*** Opening Data section ***
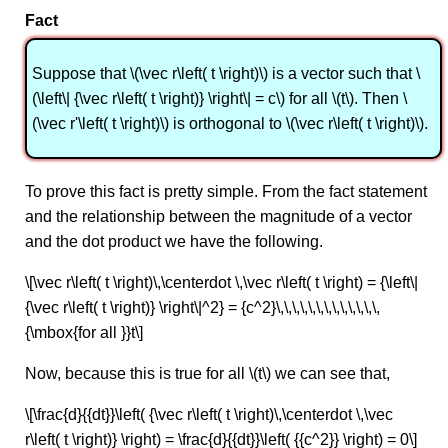
Fact
Suppose that \(\vec r\left( t \right)\) is a vector such that \
(\left\| {\vec r\left( t \right)} \right\| = c\) for all \(t\). Then \
(\vec r'\left( t \right)\) is orthogonal to \(\vec r\left( t \right)\).
To prove this fact is pretty simple. From the fact statement
and the relationship between the magnitude of a vector
and the dot product we have the following.
\[\vec r\left( t \right)\,\centerdot \,\vec r\left( t \right) = {\left\|
{\vec r\left( t \right)} \right\|^2} = {c^2}\,\,\,\,\,\,\,\,\,\,\,\,\,
{\mbox{for all }}t\]
Now, because this is true for all \(t\) we can see that,
\[\frac{d}{{dt}}\left( {\vec r\left( t \right)\,\centerdot \,\vec
r\left( t \right)} \right) = \frac{d}{{dt}}\left( {{c^2}} \right) = 0\]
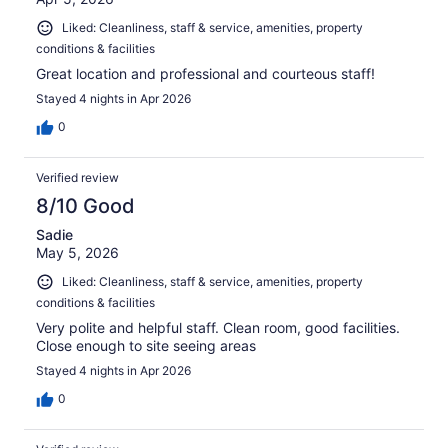
Liked: Cleanliness, staff & service, amenities, property
conditions & facilities
Great location and professional and courteous staff!
Stayed 4 nights in Apr 2026
0
Verified review
8/10 Good
Sadie
May 5, 2026
Liked: Cleanliness, staff & service, amenities, property
conditions & facilities
Very polite and helpful staff. Clean room, good facilities.
Close enough to site seeing areas
Stayed 4 nights in Apr 2026
0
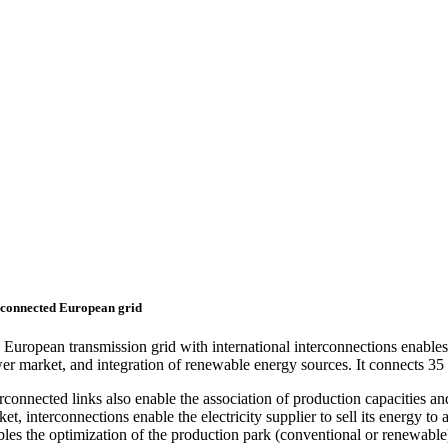
connected European grid
European transmission grid with international interconnections enables t
er market, and integration of renewable energy sources. It connects 35 
rconnected links also enable the association of production capacities an
et, interconnections enable the electricity supplier to sell its energy 
bles the optimization of the production park (conventional or renewable)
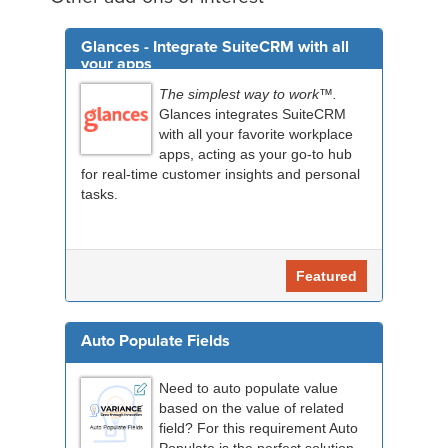
Glances - Integrate SuiteCRM with all
your apps
The simplest way to work™.
Glances integrates SuiteCRM
with all your favorite workplace
apps, acting as your go-to hub
for real-time customer insights and personal
tasks.
Featured
Auto Populate Fields
Need to auto populate value
based on the value of related
field? For this requirement Auto
Populate is the perfect solution.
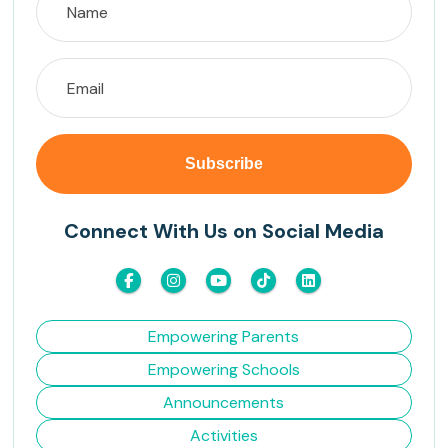
Connect With Us on Social Media
Empowering Parents
Empowering Schools
Announcements
Activities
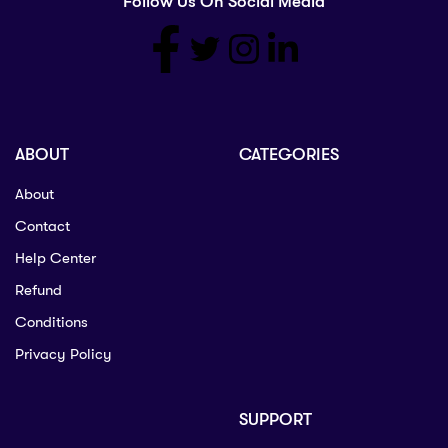
Follow Us On Social Media
ABOUT
CATEGORIES
About
Contact
Help Center
Refund
Conditions
Privacy Policy
SUPPORT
*** Closing Data section ***
▶ Job item
The lines you need are those holding the word "interconnections"; copy each of them from the material above.

▶ Result of the task
European transmission grid with international interconnections enables t
et, interconnections enable the electricity supplier to sell its energy 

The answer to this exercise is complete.